A young woman named Aomame follows a taxi driver’s enigmatic suggestion and begins to notice puzzling discrepancies in the world around her. She has entered, she realizes, a parallel existence, which she calls 1Q84 —“Q is for ‘question mark.’ A world that bears a question.” Meanwhile, an aspiring writer named Tengo takes on a suspect ghostwriting project. He becomes so wrapped up with the work and its unusual author that, soon, his previously placid life begins to come unraveled.

As Aomame’s and Tengo’s narratives converge over the course of this single year, we learn of the profound and tangled connections that bind them ever closer: a beautiful, dyslexic teenage girl with a unique vision; a mysterious religious cult that instigated a shoot-out with the metropolitan police; a reclusive, wealthy dowager who runs a shelter for abused women; a hideously ugly private investigator; a mild-mannered yet ruthlessly efficient bodyguard; and a peculiarly insistent television-fee collector.

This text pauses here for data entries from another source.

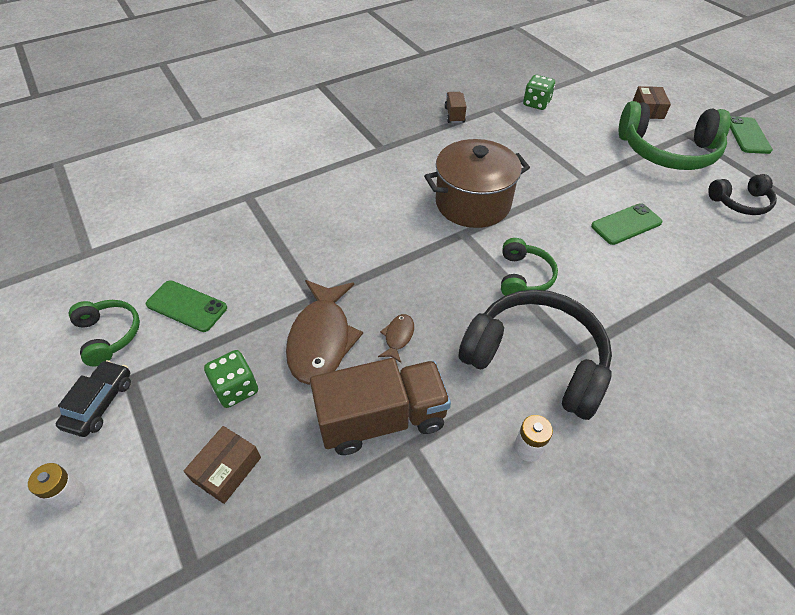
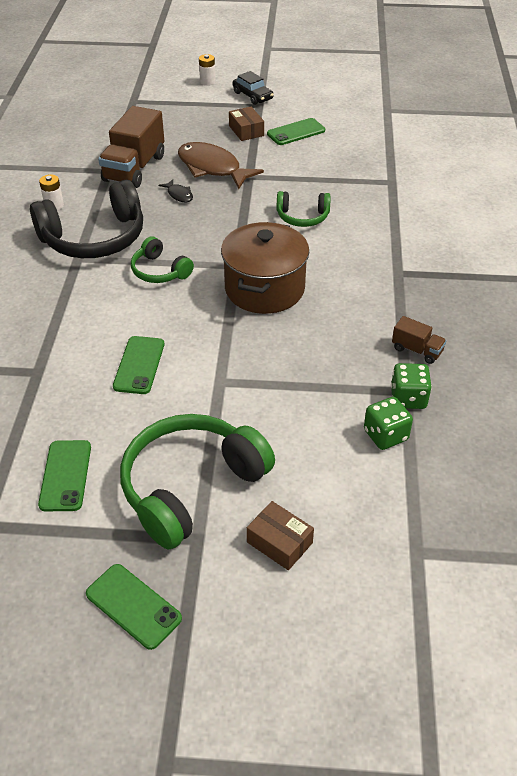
camera: 125 degrees right, 5 degrees down
green headphones [69,300,140,366] -> green headphones moved to [277,191,331,227]
brown box [184,426,261,504] -> brown box moved to [229,107,264,141]
green dice [204,350,258,408] -> green dice moved to [391,363,432,409]
brown fish [378,314,414,363] -> black fish [159,179,193,202]
black headphones [708,174,777,215] -> green phone [38,440,91,511]

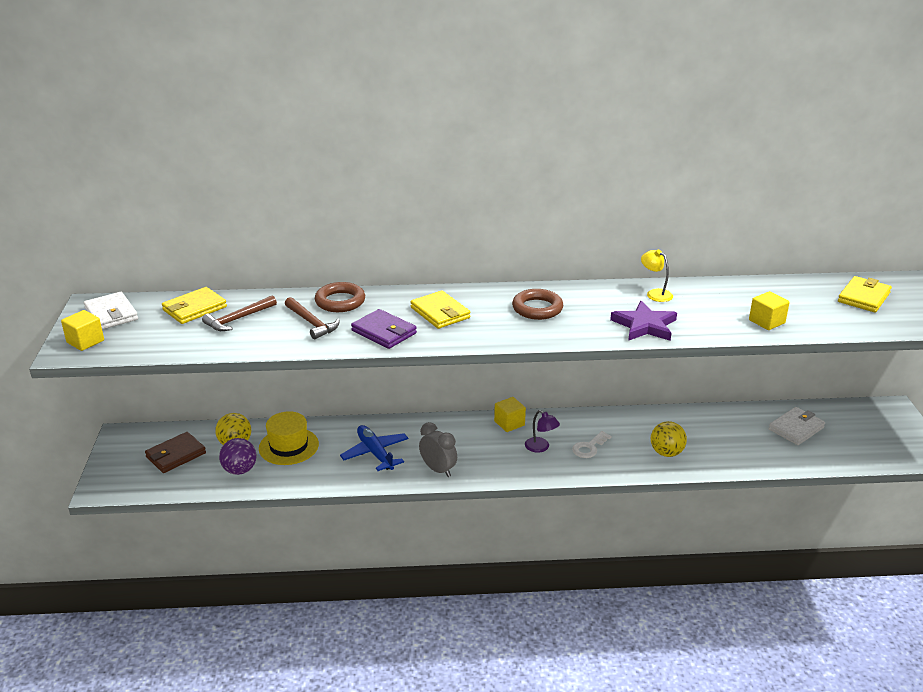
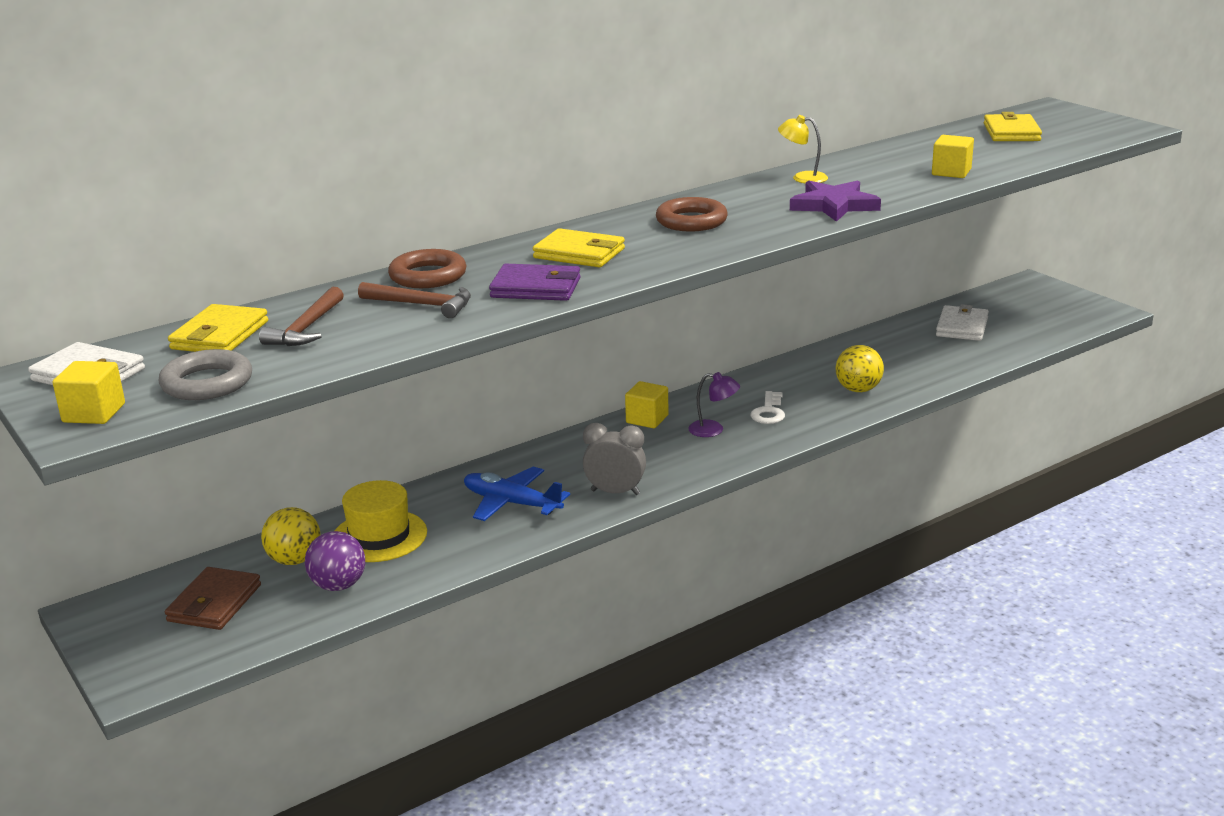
camera: 30 degrees left, 5 degrees down
none -> grey ring [159,349,252,400]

A love story, a mystery, a fantasy, a novel of self-discovery, a dystopia to rival George Orwell’s — 1Q84 is Haruki Murakami’s most ambitious undertaking yet: an instant best seller in his native Japan, and a tremendous feat of imagination from one of our most revered contemporary writers. 

I’ve really dropped the ball on posting; as a result, I’ve fallen very behind on book reviews. Of all the books I’ve read this year though, this one has affected me the most. A whooping 1,157 pages (a compiled trilogy) – I finished this one in two weeks. This is the first Murakami book I’ve read and it made me an instant fan. I absolutely fell in love with the characters and this story. Best described as magical realism, I was afraid it would feel disjointed and make little sense, but this was not the case at all. The story was easy to follow despite it being unusual. It’s hard to even explain, but this story is definitely one that will stay with me for a long time. I can’t even imagine how beautiful this must be to read in the native language it was written. I’ve already picked up a couple other Murakami books – The wine-up bird chronicle and Kafka on the Shore – and plan to pick up most if not all of his other books.